TASK DESCRIPTION — Whatever appears in the records, write it out again exactly.

Items from a dataset:

# # # #

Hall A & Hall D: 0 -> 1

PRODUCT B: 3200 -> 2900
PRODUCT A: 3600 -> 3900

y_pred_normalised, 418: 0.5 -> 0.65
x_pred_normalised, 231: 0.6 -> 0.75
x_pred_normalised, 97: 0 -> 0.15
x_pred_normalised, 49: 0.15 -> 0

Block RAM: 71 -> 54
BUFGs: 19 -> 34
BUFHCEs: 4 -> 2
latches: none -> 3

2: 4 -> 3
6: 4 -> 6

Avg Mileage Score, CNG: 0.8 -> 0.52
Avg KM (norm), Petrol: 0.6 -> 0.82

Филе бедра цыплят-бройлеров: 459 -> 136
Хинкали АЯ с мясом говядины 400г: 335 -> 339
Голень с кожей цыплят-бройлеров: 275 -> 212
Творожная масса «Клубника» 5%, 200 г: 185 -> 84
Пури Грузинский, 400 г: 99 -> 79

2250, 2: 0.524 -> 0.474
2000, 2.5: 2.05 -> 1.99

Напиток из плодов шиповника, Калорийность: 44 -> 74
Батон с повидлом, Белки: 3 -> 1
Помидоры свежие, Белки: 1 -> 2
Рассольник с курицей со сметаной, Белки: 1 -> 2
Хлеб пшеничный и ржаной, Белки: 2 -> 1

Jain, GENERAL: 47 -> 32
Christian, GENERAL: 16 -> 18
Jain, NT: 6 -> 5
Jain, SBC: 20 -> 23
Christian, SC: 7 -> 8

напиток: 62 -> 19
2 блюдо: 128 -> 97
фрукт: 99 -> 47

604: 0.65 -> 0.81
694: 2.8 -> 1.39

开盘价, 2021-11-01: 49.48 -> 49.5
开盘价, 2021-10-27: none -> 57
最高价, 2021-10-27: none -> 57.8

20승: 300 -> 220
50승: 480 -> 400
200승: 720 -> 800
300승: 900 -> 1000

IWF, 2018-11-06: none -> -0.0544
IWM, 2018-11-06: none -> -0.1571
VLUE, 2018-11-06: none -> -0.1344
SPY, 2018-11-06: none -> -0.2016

# # # #

SOLVED PROBLEM —
Hall A & Hall D: 0 -> 1

PRODUCT B: 3200 -> 2900
PRODUCT A: 3600 -> 3900

y_pred_normalised, 418: 0.5 -> 0.65
x_pred_normalised, 231: 0.6 -> 0.75
x_pred_normalised, 97: 0 -> 0.15
x_pred_normalised, 49: 0.15 -> 0

Block RAM: 71 -> 54
BUFGs: 19 -> 34
BUFHCEs: 4 -> 2
latches: none -> 3

2: 4 -> 3
6: 4 -> 6

Avg Mileage Score, CNG: 0.8 -> 0.52
Avg KM (norm), Petrol: 0.6 -> 0.82

Филе бедра цыплят-бройлеров: 459 -> 136
Хинкали АЯ с мясом говядины 400г: 335 -> 339
Голень с кожей цыплят-бройлеров: 275 -> 212
Творожная масса «Клубника» 5%, 200 г: 185 -> 84
Пури Грузинский, 400 г: 99 -> 79

2250, 2: 0.524 -> 0.474
2000, 2.5: 2.05 -> 1.99

Напиток из плодов шиповника, Калорийность: 44 -> 74
Батон с повидлом, Белки: 3 -> 1
Помидоры свежие, Белки: 1 -> 2
Рассольник с курицей со сметаной, Белки: 1 -> 2
Хлеб пшеничный и ржаной, Белки: 2 -> 1

Jain, GENERAL: 47 -> 32
Christian, GENERAL: 16 -> 18
Jain, NT: 6 -> 5
Jain, SBC: 20 -> 23
Christian, SC: 7 -> 8

напиток: 62 -> 19
2 блюдо: 128 -> 97
фрукт: 99 -> 47

604: 0.65 -> 0.81
694: 2.8 -> 1.39

开盘价, 2021-11-01: 49.48 -> 49.5
开盘价, 2021-10-27: none -> 57
最高价, 2021-10-27: none -> 57.8

20승: 300 -> 220
50승: 480 -> 400
200승: 720 -> 800
300승: 900 -> 1000

IWF, 2018-11-06: none -> -0.0544
IWM, 2018-11-06: none -> -0.1571
VLUE, 2018-11-06: none -> -0.1344
SPY, 2018-11-06: none -> -0.2016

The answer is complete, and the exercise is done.